What happened with Splunk this quarter?

  • Revenue was far above guidance provided in May for approximately $485 million.
  • Adjusted for items like stock-based compensation and acquisition expenses, Splunk generated (non-GAAP) net income of $46.6 million, or $0.30 per share -- also far above estimates for $0.12 per share.
  • Adjusted operating margin was 9%, absolutely shaming Splunk's guidance for the metric to arrive at roughly 3%.
  • License revenue grew 39.2% to $279.3 million, while maintenance and services revenue jumped 26.5% to $237.3 million. Within those totals, software revenue soared 46% to $350 million.
  • Splunk generated operating cash flow of negative $129 million and free cash flow of negative $141 million.
  • Splunk added nearly 500 new enterprise customers during the quarter.
  • Notable new and expanded customers relationships included ABB, Denny's, Duke University, Harvard Business School, DoorDash, Penn State University, Verizon Media Group, and Zoom.
  • In a separate press release Wednesday, Splunk announced it has agreed to acquire cloud-monitoring specialist SignalFX for a total price of $1.05 billion, to be paid with roughly 60% in cash and 40% in Splunk common stock. Assuming it passes regulatory muster, the purchase should close in the second half of this fiscal year.

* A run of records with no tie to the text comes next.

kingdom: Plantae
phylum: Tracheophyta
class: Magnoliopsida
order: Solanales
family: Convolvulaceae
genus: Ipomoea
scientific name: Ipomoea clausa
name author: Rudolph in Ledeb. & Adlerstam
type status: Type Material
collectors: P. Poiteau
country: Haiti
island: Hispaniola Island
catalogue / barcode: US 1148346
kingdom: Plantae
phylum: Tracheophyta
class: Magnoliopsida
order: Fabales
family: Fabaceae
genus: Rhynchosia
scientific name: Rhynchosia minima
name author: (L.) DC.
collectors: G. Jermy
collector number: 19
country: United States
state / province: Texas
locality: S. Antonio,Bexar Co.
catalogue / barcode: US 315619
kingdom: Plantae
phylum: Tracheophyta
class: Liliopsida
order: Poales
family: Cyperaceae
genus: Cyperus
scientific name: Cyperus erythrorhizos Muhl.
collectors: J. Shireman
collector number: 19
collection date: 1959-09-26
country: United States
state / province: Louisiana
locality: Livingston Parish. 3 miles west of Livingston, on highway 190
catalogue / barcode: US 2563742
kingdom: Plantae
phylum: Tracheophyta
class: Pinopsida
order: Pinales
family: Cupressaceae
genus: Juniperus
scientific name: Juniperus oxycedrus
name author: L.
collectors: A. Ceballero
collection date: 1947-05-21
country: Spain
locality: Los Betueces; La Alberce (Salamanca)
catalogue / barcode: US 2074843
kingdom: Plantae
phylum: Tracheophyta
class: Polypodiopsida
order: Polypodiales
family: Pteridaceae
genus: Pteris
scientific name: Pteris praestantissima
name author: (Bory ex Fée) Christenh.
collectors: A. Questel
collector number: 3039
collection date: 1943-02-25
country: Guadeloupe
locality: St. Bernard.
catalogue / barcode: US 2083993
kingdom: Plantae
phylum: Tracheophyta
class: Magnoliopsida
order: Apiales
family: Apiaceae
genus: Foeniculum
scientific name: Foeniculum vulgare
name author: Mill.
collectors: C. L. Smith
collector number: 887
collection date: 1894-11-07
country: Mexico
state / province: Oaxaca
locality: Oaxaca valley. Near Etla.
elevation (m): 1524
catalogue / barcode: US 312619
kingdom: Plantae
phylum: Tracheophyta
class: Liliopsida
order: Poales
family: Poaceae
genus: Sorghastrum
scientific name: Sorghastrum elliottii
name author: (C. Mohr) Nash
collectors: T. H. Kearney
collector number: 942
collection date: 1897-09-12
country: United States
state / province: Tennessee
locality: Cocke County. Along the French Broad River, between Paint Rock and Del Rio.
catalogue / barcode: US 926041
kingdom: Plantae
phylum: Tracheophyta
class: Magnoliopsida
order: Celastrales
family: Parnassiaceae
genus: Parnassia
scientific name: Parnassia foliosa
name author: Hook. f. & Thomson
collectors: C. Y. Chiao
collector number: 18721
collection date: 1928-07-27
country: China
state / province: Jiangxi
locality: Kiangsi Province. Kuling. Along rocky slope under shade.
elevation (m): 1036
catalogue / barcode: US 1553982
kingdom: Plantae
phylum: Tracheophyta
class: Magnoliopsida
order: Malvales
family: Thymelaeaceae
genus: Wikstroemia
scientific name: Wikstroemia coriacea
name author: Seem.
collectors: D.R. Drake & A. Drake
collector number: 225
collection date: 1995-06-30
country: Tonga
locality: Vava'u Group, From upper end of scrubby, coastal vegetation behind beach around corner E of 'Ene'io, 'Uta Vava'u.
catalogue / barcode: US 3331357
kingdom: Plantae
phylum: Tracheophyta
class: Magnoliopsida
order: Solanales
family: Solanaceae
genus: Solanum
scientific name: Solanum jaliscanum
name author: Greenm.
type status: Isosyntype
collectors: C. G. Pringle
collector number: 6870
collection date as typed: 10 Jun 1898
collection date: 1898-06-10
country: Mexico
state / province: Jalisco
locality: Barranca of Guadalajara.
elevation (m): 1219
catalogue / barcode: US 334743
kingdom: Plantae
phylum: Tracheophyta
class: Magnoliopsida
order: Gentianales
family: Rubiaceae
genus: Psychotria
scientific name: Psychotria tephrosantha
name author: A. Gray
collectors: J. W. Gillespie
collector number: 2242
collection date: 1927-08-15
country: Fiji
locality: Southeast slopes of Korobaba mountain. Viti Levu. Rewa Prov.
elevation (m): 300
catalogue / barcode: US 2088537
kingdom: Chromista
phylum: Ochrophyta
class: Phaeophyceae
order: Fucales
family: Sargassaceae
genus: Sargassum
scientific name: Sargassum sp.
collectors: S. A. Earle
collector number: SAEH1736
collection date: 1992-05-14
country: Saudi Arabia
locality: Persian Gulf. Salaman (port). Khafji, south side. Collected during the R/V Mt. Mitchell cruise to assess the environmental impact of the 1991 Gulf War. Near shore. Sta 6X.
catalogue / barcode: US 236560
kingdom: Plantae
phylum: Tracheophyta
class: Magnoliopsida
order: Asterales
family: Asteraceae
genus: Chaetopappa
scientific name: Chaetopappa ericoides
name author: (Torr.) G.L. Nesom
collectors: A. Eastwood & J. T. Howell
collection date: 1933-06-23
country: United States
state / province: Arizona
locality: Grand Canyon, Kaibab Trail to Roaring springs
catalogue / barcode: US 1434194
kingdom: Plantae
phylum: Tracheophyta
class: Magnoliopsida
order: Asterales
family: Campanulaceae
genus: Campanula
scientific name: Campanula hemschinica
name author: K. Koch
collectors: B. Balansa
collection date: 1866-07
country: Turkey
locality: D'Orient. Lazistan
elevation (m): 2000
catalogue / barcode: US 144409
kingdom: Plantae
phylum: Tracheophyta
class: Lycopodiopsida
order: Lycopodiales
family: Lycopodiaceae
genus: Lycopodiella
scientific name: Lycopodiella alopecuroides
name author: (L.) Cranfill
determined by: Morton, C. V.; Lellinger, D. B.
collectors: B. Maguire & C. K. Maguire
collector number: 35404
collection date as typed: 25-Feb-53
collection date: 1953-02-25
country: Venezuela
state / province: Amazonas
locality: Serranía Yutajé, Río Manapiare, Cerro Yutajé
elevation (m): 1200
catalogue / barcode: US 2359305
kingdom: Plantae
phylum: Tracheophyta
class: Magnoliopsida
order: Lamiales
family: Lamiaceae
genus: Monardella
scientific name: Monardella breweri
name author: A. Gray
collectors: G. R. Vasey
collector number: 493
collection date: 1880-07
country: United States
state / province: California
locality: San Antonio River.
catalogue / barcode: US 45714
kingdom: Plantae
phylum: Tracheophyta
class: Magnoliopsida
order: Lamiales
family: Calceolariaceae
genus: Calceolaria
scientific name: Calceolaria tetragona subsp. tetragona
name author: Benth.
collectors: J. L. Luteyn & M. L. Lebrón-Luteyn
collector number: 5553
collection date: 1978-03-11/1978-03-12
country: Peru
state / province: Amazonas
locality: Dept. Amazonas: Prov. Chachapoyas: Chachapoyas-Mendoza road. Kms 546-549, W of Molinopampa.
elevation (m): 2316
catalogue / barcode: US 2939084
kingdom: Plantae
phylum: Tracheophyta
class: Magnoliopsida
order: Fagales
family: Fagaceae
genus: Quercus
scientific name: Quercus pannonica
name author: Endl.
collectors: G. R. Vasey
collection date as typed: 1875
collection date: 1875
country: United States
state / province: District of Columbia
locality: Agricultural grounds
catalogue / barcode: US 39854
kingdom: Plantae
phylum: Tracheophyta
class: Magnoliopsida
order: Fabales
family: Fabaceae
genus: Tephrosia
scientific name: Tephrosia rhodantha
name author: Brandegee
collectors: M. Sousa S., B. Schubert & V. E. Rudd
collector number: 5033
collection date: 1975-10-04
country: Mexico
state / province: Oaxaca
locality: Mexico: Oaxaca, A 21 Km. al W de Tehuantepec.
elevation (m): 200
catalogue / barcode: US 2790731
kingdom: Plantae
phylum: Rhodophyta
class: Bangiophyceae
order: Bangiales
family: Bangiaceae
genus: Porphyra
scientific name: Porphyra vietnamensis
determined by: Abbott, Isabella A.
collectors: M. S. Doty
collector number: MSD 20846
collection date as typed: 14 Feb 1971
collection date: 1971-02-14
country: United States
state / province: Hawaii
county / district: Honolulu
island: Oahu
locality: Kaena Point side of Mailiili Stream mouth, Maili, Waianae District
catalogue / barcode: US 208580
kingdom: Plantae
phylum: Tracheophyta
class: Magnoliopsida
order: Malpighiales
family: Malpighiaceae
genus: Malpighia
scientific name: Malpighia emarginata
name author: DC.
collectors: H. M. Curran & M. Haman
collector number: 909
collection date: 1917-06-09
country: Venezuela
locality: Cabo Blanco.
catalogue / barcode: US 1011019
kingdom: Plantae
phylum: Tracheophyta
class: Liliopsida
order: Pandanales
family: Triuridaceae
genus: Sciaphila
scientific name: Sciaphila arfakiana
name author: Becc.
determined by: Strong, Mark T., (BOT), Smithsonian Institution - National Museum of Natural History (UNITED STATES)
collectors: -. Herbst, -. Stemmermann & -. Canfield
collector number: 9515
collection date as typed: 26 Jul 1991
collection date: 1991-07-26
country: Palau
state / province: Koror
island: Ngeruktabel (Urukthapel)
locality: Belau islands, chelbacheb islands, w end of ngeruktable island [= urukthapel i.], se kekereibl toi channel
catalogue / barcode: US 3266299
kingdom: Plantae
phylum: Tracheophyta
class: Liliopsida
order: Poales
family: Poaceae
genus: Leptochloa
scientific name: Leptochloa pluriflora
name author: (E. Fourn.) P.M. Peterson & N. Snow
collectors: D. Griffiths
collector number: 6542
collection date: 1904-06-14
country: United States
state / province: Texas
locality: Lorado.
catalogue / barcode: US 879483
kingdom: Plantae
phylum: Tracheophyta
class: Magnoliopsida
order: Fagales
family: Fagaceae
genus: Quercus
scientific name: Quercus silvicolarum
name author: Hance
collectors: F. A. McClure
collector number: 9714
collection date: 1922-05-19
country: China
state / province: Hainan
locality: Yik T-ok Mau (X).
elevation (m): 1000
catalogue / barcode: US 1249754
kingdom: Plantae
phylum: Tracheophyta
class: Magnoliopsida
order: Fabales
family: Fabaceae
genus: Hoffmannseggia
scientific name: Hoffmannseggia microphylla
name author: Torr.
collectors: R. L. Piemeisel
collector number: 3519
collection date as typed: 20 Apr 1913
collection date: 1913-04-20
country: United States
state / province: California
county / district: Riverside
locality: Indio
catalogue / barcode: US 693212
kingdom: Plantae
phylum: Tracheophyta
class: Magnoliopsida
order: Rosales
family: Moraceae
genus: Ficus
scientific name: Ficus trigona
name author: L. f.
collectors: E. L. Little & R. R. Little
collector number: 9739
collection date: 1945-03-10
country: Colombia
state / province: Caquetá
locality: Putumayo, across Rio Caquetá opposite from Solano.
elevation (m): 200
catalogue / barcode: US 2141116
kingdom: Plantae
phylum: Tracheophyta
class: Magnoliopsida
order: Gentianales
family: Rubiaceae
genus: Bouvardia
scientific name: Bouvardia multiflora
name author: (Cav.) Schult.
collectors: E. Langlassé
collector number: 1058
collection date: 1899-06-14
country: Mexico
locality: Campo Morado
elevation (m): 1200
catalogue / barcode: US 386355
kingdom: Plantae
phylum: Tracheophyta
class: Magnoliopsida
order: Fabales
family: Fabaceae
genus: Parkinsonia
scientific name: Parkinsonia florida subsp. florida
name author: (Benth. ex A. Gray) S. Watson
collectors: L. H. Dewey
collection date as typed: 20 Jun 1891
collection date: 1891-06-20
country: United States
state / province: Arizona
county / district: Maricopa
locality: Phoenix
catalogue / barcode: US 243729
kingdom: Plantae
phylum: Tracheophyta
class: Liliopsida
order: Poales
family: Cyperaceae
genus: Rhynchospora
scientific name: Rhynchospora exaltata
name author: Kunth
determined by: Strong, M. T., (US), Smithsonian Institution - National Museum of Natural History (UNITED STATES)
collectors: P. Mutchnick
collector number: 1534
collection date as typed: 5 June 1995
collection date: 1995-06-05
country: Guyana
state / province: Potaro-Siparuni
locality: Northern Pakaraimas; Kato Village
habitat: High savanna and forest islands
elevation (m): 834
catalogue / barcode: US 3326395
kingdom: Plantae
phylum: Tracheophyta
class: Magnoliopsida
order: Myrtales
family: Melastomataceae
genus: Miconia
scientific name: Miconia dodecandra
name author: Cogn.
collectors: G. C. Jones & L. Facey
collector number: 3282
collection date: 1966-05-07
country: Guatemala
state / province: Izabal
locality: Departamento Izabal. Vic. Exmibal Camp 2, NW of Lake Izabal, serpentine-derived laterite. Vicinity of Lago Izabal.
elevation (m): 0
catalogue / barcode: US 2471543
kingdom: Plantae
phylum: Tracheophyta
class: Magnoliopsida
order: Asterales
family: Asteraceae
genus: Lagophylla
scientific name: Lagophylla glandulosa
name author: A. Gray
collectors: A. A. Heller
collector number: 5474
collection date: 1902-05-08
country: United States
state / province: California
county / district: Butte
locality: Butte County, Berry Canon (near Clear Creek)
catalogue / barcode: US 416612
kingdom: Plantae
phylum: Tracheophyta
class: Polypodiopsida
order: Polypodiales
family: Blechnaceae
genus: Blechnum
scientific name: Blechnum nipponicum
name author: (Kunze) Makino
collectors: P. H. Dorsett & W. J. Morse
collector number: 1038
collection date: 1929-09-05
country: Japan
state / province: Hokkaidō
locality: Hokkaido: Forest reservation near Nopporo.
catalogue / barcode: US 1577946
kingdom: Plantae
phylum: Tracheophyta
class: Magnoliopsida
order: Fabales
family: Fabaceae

What management had to say

"I am excited by our strong quarter, tremendous cloud growth, and our agreement to acquire SignalFx," stated Splunk CEO Doug Merritt. "I am particularly pleased with how quickly we are accelerating our business transformation to cloud, and the impact cloud is having on our customers."

More specifically regarding the SignalFX deal, Merritt elaborated:

Data fuels the modern business, and the acquisition of SignalFX squarely puts Splunk in position as a leader in monitoring and observability at massive scale. SignalFx will support our continued commitment to giving customers one platform that can monitor the entire enterprise application lifecycle. We are also incredibly impressed by the SignalFx team and leadership, whose expertise and professionalism are a strong addition to the Splunk family.

"With year-over-year revenue growth of 80% and ARR now over $300 million, the strength of our cloud business is driving a faster transition to a renewable software model," added Splunk CFO Jason Child. "By the end of the year, we expect that virtually all new software sales will be cloud or term license-based."

Looking forward

For the third quarter of fiscal 2020, Splunk sees revenue arriving at approximately $600 million -- around $10 million higher than most investors had expected -- with adjusted operating margin expanding to 16%.

Perhaps unsurprisingly, Splunk followed by increasing its full fiscal-year outlook to call for revenue of $2.30 billion (up from $2.25 billion before). Splunk also reiterated its target for fiscal 2020 adjusted operating margin to be roughly 14%.

From its massive quarterly outperformance to raised guidance and an exciting acquisition to boot, there was little not to love about this report from Splunk -- apart from, perhaps, the modest dilution shareholders will endure for the stock portion of the purchase price helping fund the latter. And while it remains to be seen how the market will react with shares already trading near an all-time high leading into yesterday's close, there's no denying the enviable momentum Splunk's underlying business is riding right now.